For the West Main project to be realized, the developer will need a variance from the Board of Zoning Appeals (BZA) on the 40-foot front setback rule for businesses selling fuel; the project’s engineering design will need to address stormwater drainage; and the Monteagle Council will need to amend current rules to allow for a 12 foot by 50 foot loading zone as an alternative to a 30-foot rear setback.

“My biggest issue is making sure we’re treating everybody the same,” said Commissioner Katie Trahan who voted against approving the West Main site plan, citing the ordinance amendment needed. Developer Jignesh Patel’s plans call for a service drive on the side rather than in the rear. Other Monteagle businesses on West Main did not have rear loading and unloading, Patel insisted. Planning Commission Chair Ed Provost said delaying site plan approval pending ordinance amendment approval would force the developer to wait three more meetings before moving forward with the project.

Prior to the vote on the Hideaway subdivision, project civil engineer Tram Walker addressed concerns raised at previous meetings. The developers would meet ordinance regulations on motorist visibility and not seek a variance; and the Tennessee Department of Transportation (TDOT) traffic study did not cite a need for a turn lane at the Highway 41 entrance.

A Monteagle resident expressed concerns about traffic impact at the Wren’s Nest Avenue entrance and asked what agency had monitored traffic impact there since the street did not fall within TDOT’s jurisdiction. Commissioner Greg Rollins asked why two entrances were needed and proposed eliminating the Wren’s Nest entrance.

Developer Joe Lester argued safety considerations called for two entrances for large subdivisions.

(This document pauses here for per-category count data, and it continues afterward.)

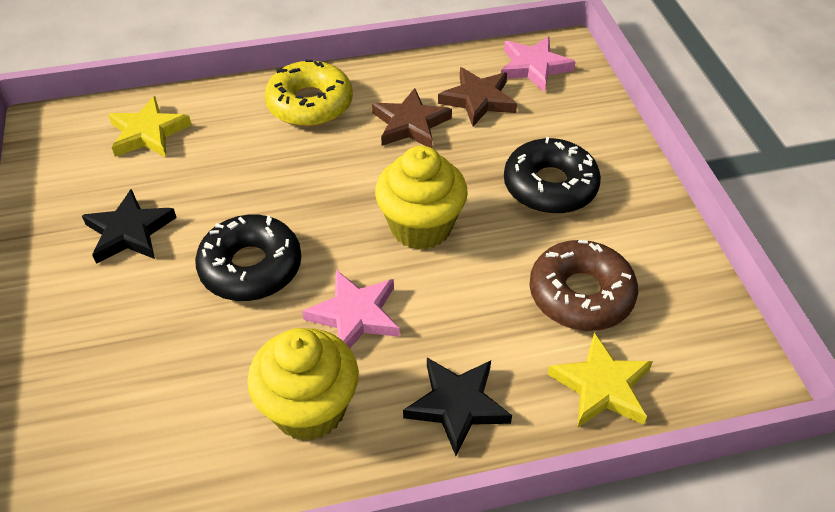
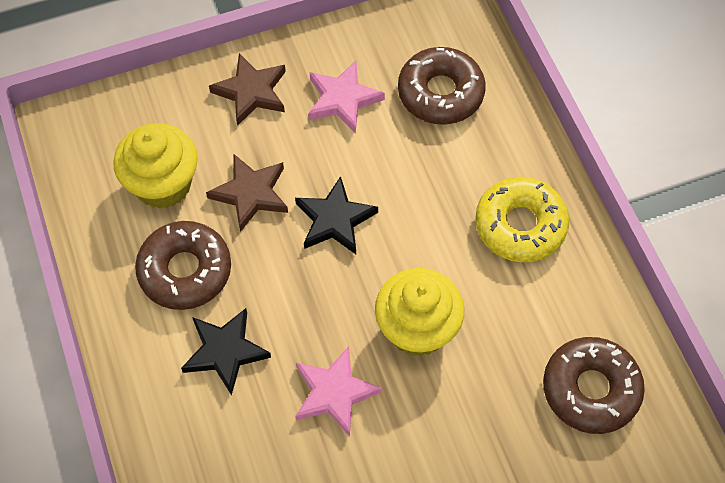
black donut: 2 -> 0
brown donut: 1 -> 3
yellow star: 2 -> 0

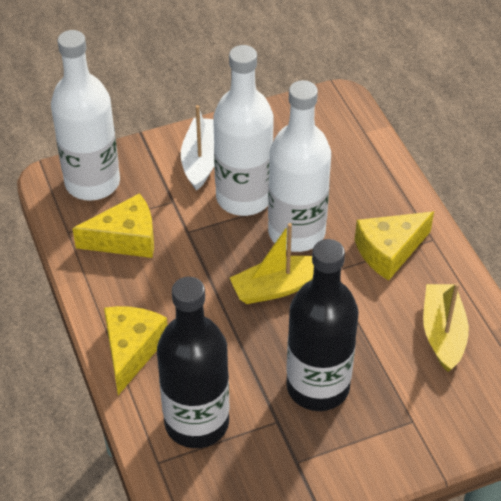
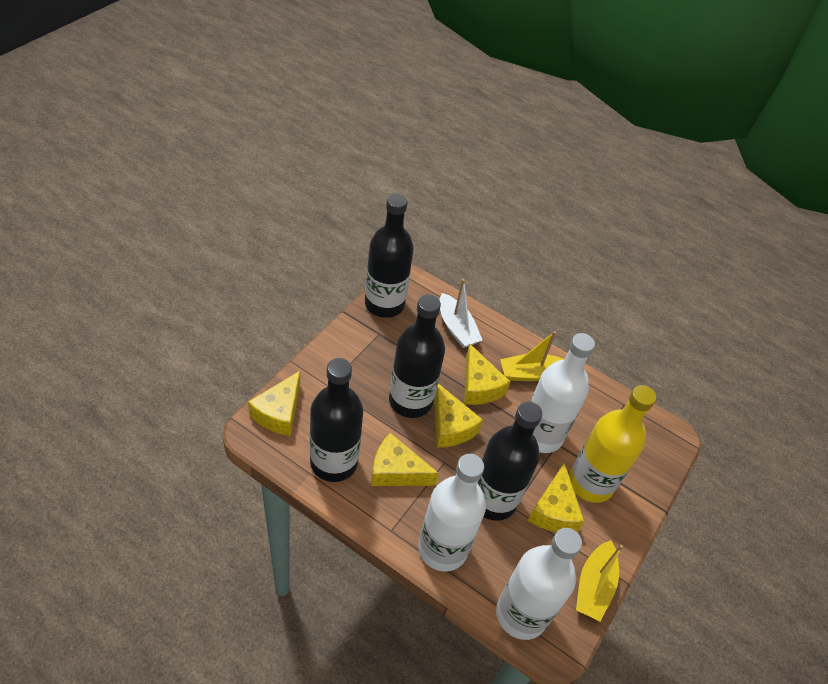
black bottle: 2 -> 4
yellow bottle: 0 -> 1
yellow cheese: 3 -> 5

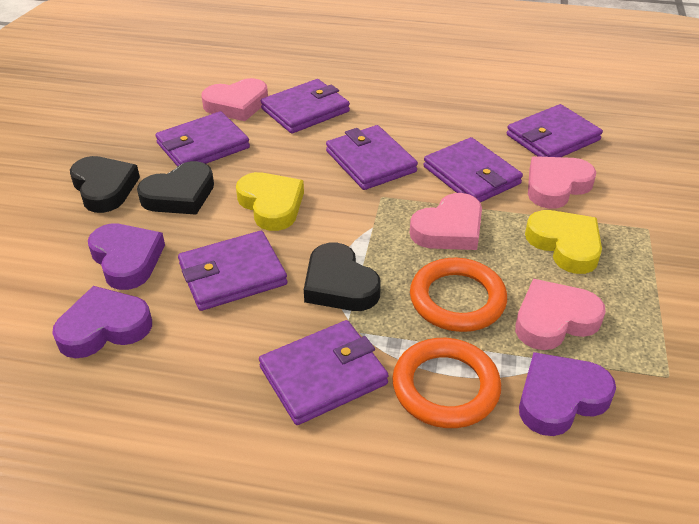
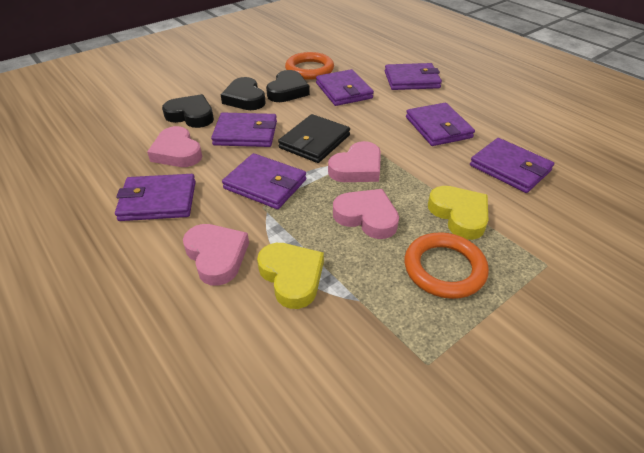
black wallet: 0 -> 1
purple heart: 3 -> 0

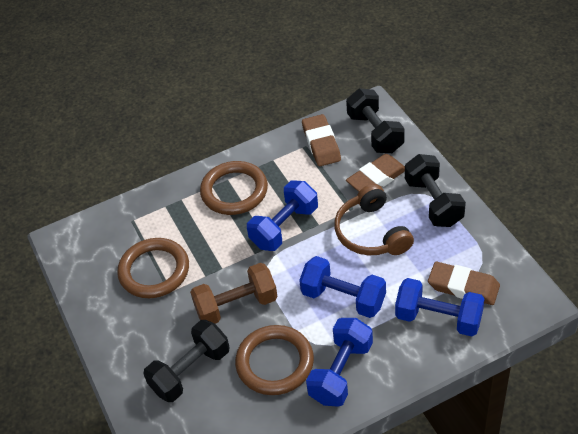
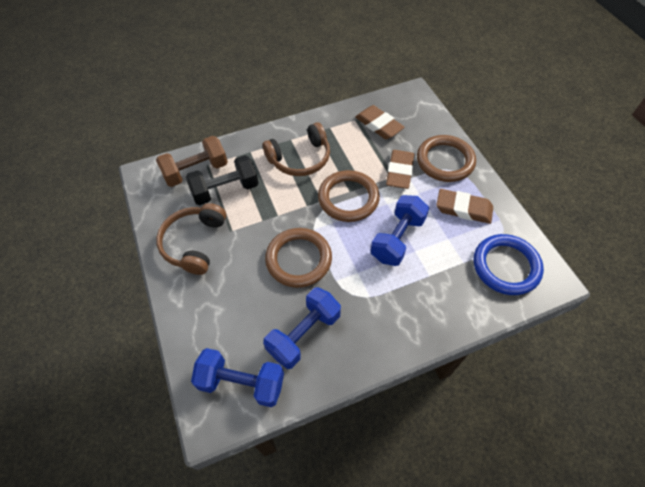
black dumbbell: 3 -> 1
blue dumbbell: 4 -> 3
blue ring: 0 -> 1
brown headphones: 1 -> 2

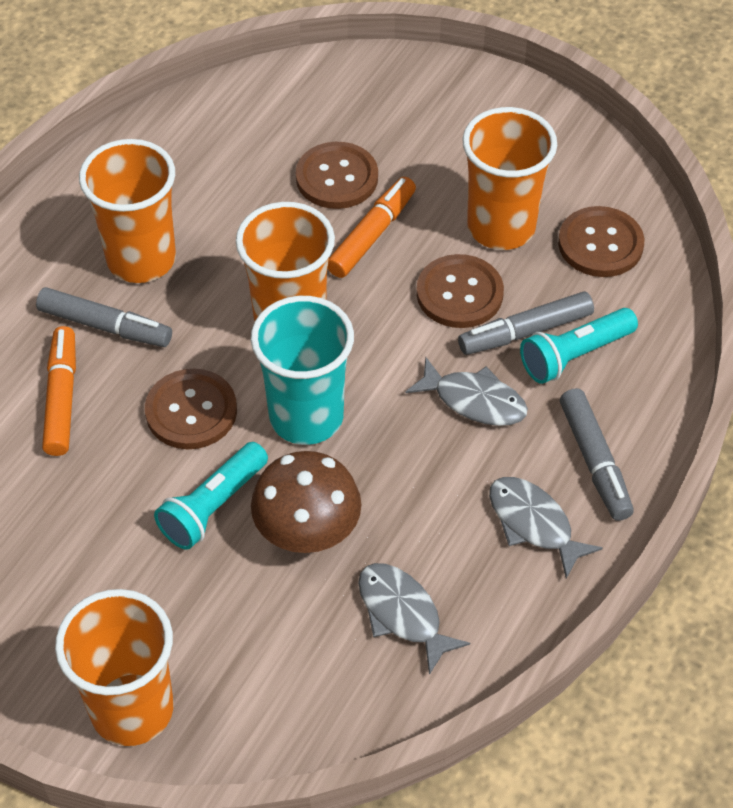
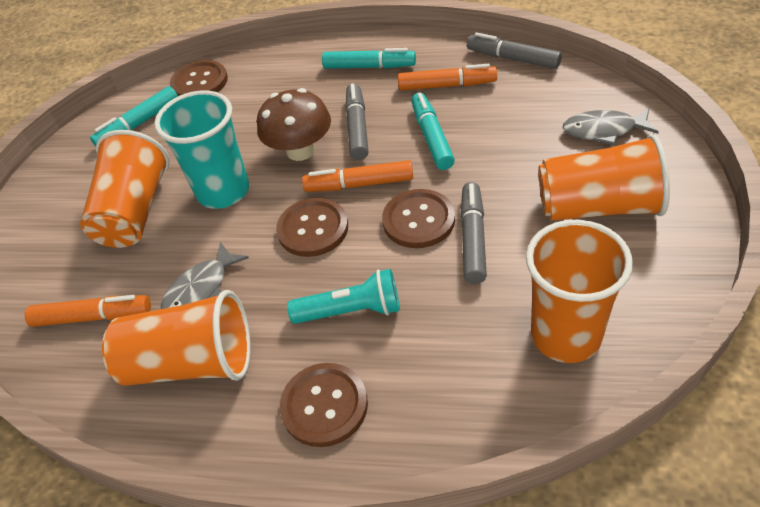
grey fish: 3 -> 2
orange marker: 2 -> 3
turquoise flashlight: 2 -> 1
turquoise marker: 0 -> 3

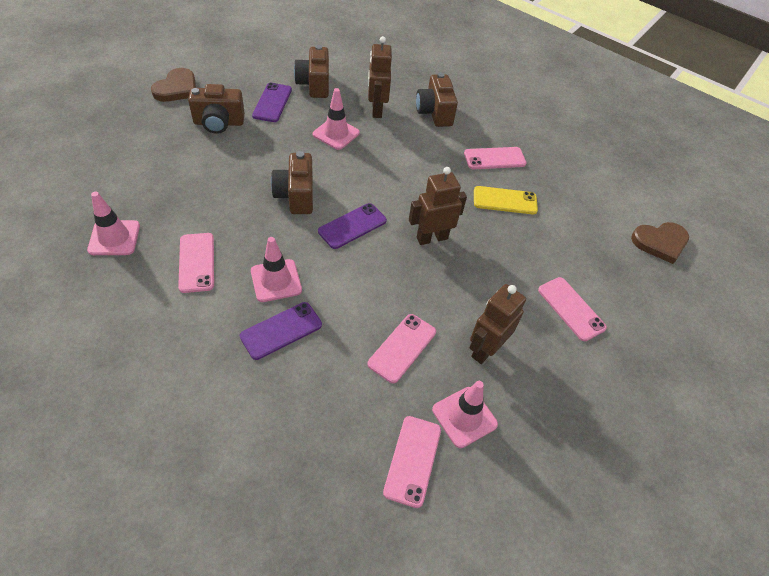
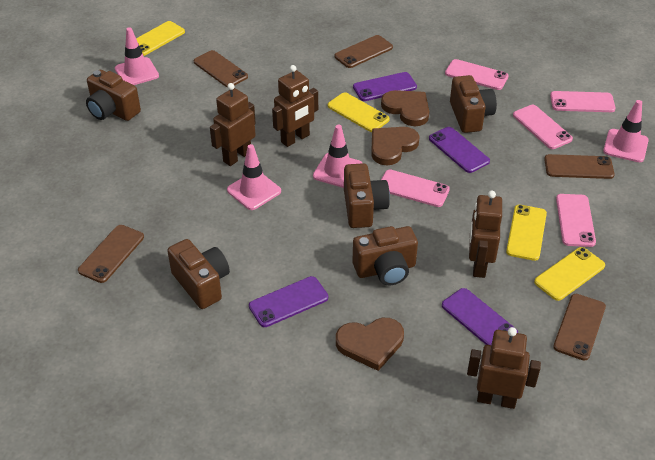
brown camera: 4 -> 5
brown heart: 2 -> 3
brown phone: 0 -> 5
brown robot: 3 -> 4
purple phone: 3 -> 4
yellow phone: 1 -> 4

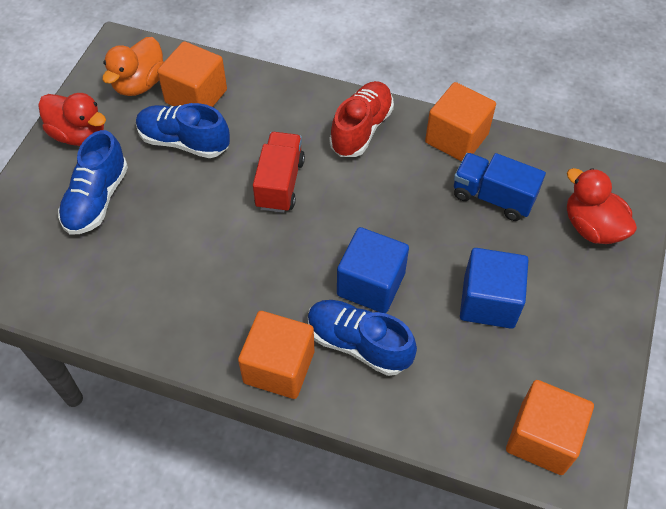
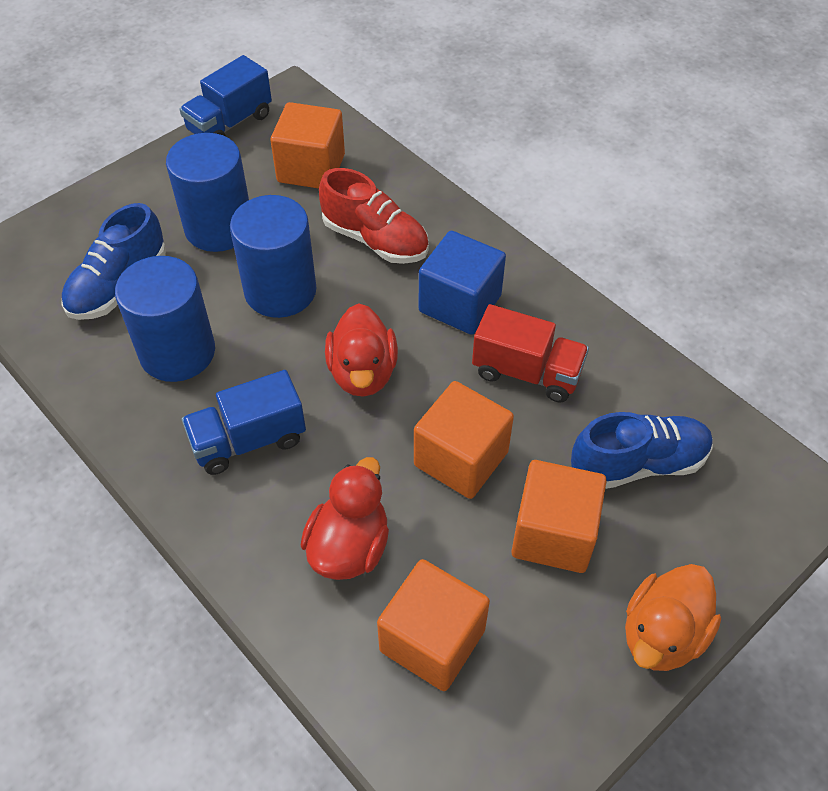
blue cube: 2 -> 1
blue cylinder: 0 -> 3
blue shoe: 3 -> 2
blue truck: 1 -> 2

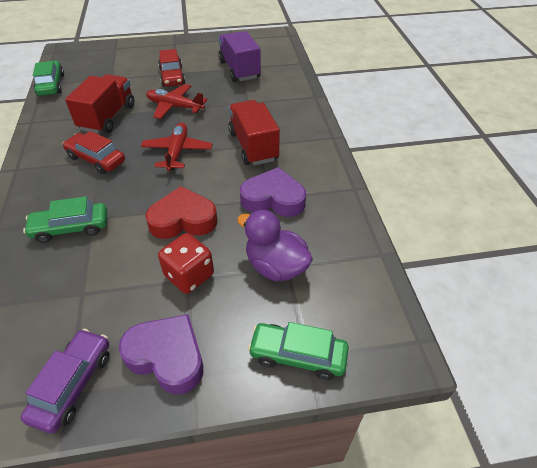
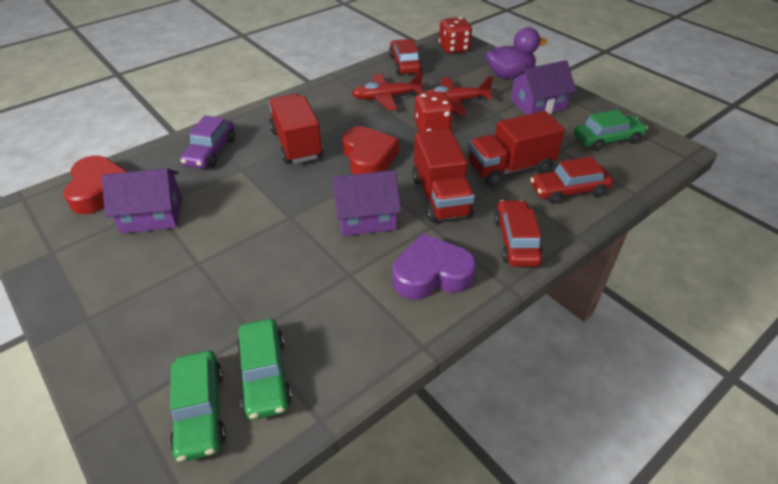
purple heart: 2 -> 1
purple house: 0 -> 3
purple truck: 1 -> 0
red car: 2 -> 3
red dice: 1 -> 2
red heart: 1 -> 2
red truck: 2 -> 3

Another resident expressed concern about traffic congestion at the Highway 41 entrance when problems on I-24 rerouted traffic to Highway 41.

Monteagle engineer Travis Wilson recently recommended a sewer fee for residents in the development, but Wilson was not available to explain the suggested requirement.

Commissioners Provost, Dan Sargent, and Mayor Greg Maloof voted to approve the site plan conditional upon the plan satisfying Wilson’s sewer-related concerns. Commissioners Richard Black, Rollins, and Trahan voted against approval. Two commissioners were absent. The commission will vote on the project again at the March meeting. The commission has 60 days to approve or deny the plan.

The commission revisited the Accessory Dwelling Unit (ADU) ordinance previously recommended for council approval and denied. As originally proposed, the ordinance stipulated ADU were not allowed in front of a residence. Cooley’s Rift subdivision residents objected homes located on a bluff or the lake did not have room to build an ADU in the rear. The council’s issue with the proposed ordinance was it did not stipulate whether an ADU required a separate water meter.

The commission voted to approve two revisions to the proposed ordinance. One, if circumstances dictated, the property owner can request the BZA approve building an ADU at the front of the lot. Two, detached ADUs will require separate water meters since the units could be rented which would make water use subject to commercial rates. The revised ADU ordinance will go to the council for approval.

The commission also approved increasing the time the commission and town planner had to review a site plan, allowing 30 days, dating from the date of submission, instead of just 14 days.

At a special called meeting Wednesday, Feb. 15, the commission will review site plans for 12 electric vehicle charging stations. The city currently has no ordinance stipulating EV charging station site plan requirements.